Problem description:
List each line of the data that holds the string "function", please.

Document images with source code

-- Opening Marker --

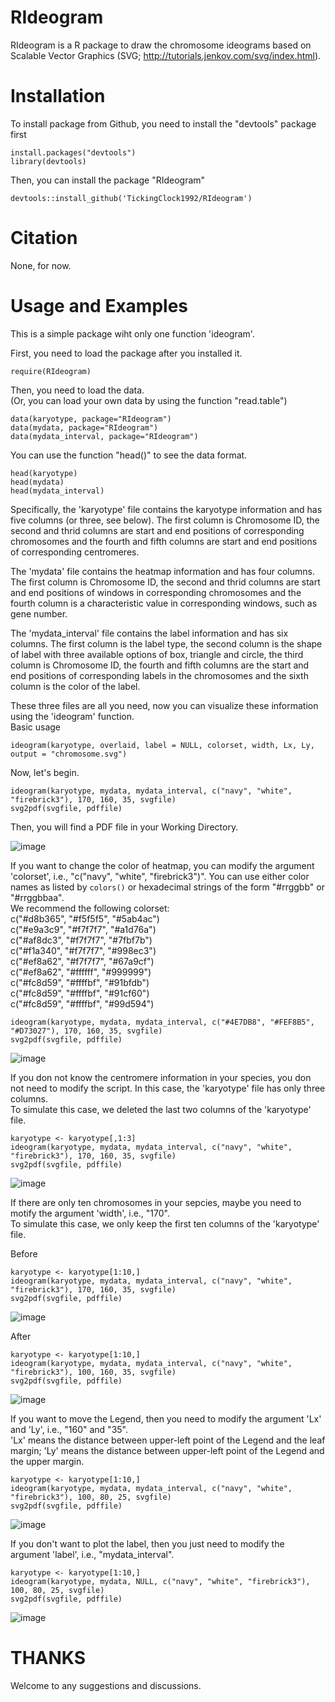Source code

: # RIdeogram

RIdeogram is a R package to draw the chromosome ideograms based on Scalable Vector Graphics (SVG; http://tutorials.jenkov.com/svg/index.html).

# Installation

To install package from Github, you need to install the "devtools" package first<br>
```
install.packages("devtools")
library(devtools)
```
Then, you can install the package "RIdeogram"<br>
```
devtools::install_github('TickingClock1992/RIdeogram')
```

# Citation

None, for now.

# Usage and Examples

This is a simple package wiht only one function 'ideogram'.<br>

First, you need to load the package after you installed it.
```
require(RIdeogram)
```
Then, you need to load the data. <br>
(Or, you can load your own data by using the function "read.table")
```
data(karyotype, package="RIdeogram")
data(mydata, package="RIdeogram")
data(mydata_interval, package="RIdeogram")
```
You can use the function "head()" to see the data format.
```
head(karyotype)
head(mydata)
head(mydata_interval)
```
Specifically, the 'karyotype' file contains the karyotype information and has five columns (or three, see below). The first column is Chromosome ID, the second and thrid columns are start and end positions of corresponding chromosomes and the fourth and fifth columns are start and end positions of corresponding centromeres.<br>

The 'mydata' file contains the heatmap information and has four columns. The first column is Chromosome ID, the second and thrid columns are start and end positions of windows in corresponding chromosomes and the fourth column is a characteristic value in corresponding windows, such as gene number.<br>

The 'mydata_interval' file contains the label information and has six columns. The first column is the label type, the second column is the shape of label with three available options of box, triangle and circle, the third column is Chromosome ID, the fourth and fifth columns are the start and end positions of corresponding labels in the chromosomes and the sixth column is the color of the label.<br>

These three files are all you need, now you can visualize these information using the 'ideogram' function.<br>
Basic usage
```
ideogram(karyotype, overlaid, label = NULL, colorset, width, Lx, Ly, output = "chromosome.svg")
```

Now, let's begin.
```
ideogram(karyotype, mydata, mydata_interval, c("navy", "white", "firebrick3"), 170, 160, 35, svgfile)
svg2pdf(svgfile, pdffile)
```
Then, you will find a PDF file in your Working Directory.

![image](https://github.com/TickingClock1992/RIdeogram/blob/master/images/example1.jpg)

If you want to change the color of heatmap, you can modify the argument 'colorset', i.e., "c("navy", "white", "firebrick3")". You can use either color names as listed by `colors()` or hexadecimal strings of the form "#rrggbb" or "#rrggbbaa".<br>
We recommend the following colorset:<br>
c("#d8b365", "#f5f5f5", "#5ab4ac")<br>
c("#e9a3c9", "#f7f7f7", "#a1d76a")<br>
c("#af8dc3", "#f7f7f7", "#7fbf7b")<br>
c("#f1a340", "#f7f7f7", "#998ec3")<br>
c("#ef8a62", "#f7f7f7", "#67a9cf")<br>
c("#ef8a62", "#ffffff", "#999999")<br>
c("#fc8d59", "#ffffbf", "#91bfdb")<br>
c("#fc8d59", "#ffffbf", "#91cf60")<br>
c("#fc8d59", "#ffffbf", "#99d594")<br>
```
ideogram(karyotype, mydata, mydata_interval, c("#4E7DB8", "#FEF8B5", "#D73027"), 170, 160, 35, svgfile)
svg2pdf(svgfile, pdffile)
```

![image](https://github.com/TickingClock1992/RIdeogram/blob/master/images/example2.jpg)

If you don not know the centromere information in your species, you don not need to modify the script. In this case, the 'karyotype' file has only three columns.<br>
To simulate this case, we deleted the last two columns of the 'karyotype' file.
```
karyotype <- karyotype[,1:3]
ideogram(karyotype, mydata, mydata_interval, c("navy", "white", "firebrick3"), 170, 160, 35, svgfile)
svg2pdf(svgfile, pdffile)
```
![image](https://github.com/TickingClock1992/RIdeogram/blob/master/images/example3.jpg)

If there are only ten chromosomes in your sepcies, maybe you need to motify the argument 'width', i.e., "170".<br>
To simulate this case, we only keep the first ten columns of the 'karyotype' file.<br>

Before
```
karyotype <- karyotype[1:10,]
ideogram(karyotype, mydata, mydata_interval, c("navy", "white", "firebrick3"), 170, 160, 35, svgfile)
svg2pdf(svgfile, pdffile)
```

![image](https://github.com/TickingClock1992/RIdeogram/blob/master/images/example4.jpg)

After
```
karyotype <- karyotype[1:10,]
ideogram(karyotype, mydata, mydata_interval, c("navy", "white", "firebrick3"), 100, 160, 35, svgfile)
svg2pdf(svgfile, pdffile)
```

![image](https://github.com/TickingClock1992/RIdeogram/blob/master/images/example5.jpg)

If you want to move the Legend, then you need to modify the argument 'Lx' and 'Ly', i.e., "160" and "35".<br>
'Lx' means the distance between upper-left point of the Legend and the leaf margin; 'Ly' means the distance between upper-left point of the Legend and the upper margin.

```
karyotype <- karyotype[1:10,]
ideogram(karyotype, mydata, mydata_interval, c("navy", "white", "firebrick3"), 100, 80, 25, svgfile)
svg2pdf(svgfile, pdffile)
```

![image](https://github.com/TickingClock1992/RIdeogram/blob/master/images/example6.jpg)

If you don't want to plot the label, then you just need to modify the argument 'label', i.e., "mydata_interval".
```
karyotype <- karyotype[1:10,]
ideogram(karyotype, mydata, NULL, c("navy", "white", "firebrick3"), 100, 80, 25, svgfile)
svg2pdf(svgfile, pdffile)
```

![image](https://github.com/TickingClock1992/RIdeogram/blob/master/images/example7.jpg)

# THANKS
Welcome to any suggestions and discussions.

-- Closing Marker --

Output for this task:
This is a simple package wiht only one function 'ideogram'.<br>
(Or, you can load your own data by using the function "read.table")
You can use the function "head()" to see the data format.
These three files are all you need, now you can visualize these information using the 'ideogram' function.<br>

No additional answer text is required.